Kleptomania (klep-toe-MAY-nee-uh) is a mental health disorder that involves repeatedly being unable to resist urges to steal items that you generally don't really need. Often the items stolen have little value and you could afford to buy them.
So if you steal food because you are dirt poor, no one would consider that to be a mental health disorder. The implicit context for kleptomania that no one talks about is that in order to do this at all and have a qualified professional deem it to be a mental health disorder is you need to be comfortably well off.
This is implicitly a mental disorder of the upper classes. This is a compulsion to steal for emotional reasons unrelated to material want or inability to pay.
And I believe it's likely undercounted and underreported and as the net worth of the kleptomaniac goes up, so does the value of the items stolen.
If you are a middle class kleptomaniac, you steal things you could easily afford as a middle class person. If you are a millionaire or billionaire or married to a millionaire or billionaire, you may steal designer clothes and other expensive items and count on people not suspecting you of the theft because why would someone so wealthy steal something they can clearly afford?
There are inherent challenges in getting reliable statistics for criminal behavior, mental health issues and other private details. Rest assured, kleptomaniacs are trying to not be seen while taking something.
Sex surveys tend to report average sexual experiences that sound to me like statistical outliers of the wildest sort. AND are typically self reported.
Odds are good that either the people self reporting are extreme outliers with wilder than average sex lives who like bragging or they are outright making stuff up or both. The people declining to tell total strangers about the most private aspects of their lives are probably not doing wild stuff and are probably much more the norm while FEELING inadequate because surveys say everyone else is having a good time while you cry in your coffee every Friday night.

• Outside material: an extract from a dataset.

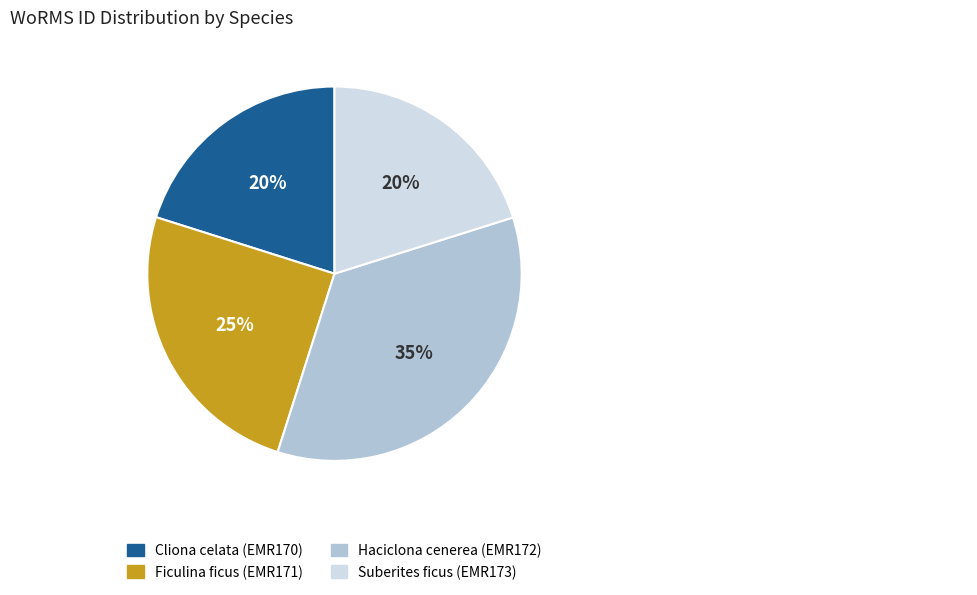

True or false: Ficulina ficus accounts for 37% of the total.

False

And think about this: If you are already wealthy but no amount of money ever is "enough" in the landscape of your mind, what better way to shore up your bottom line than STEAL things no one would EVER guess you would take?
The way to bet is there is more kleptomania in the ultra wealthy than among the merely middle class and most likely the dollar value of what they steal is probably substantially higher.
Why? Because the ultra wealthy are typically driven by money in a way other classes are not. And taking a pen they don't need is unlikely to provide any emotional satisfaction to a millionaire or billionaire but taking a designer outfit or diamond necklace would be a satisfying bit of glitter, like a crow collecting ooh, shiny things
Footnote
If you run a business selling high-end items that can be pocketed, like jewelry, you can test my hypothesis by coming up with a psychological profile for which of your rich clientele seem emotionally dysfunctional and likely to steal to comfort themselves and then try to compare dates stuff went missing to dates they visited your establishment.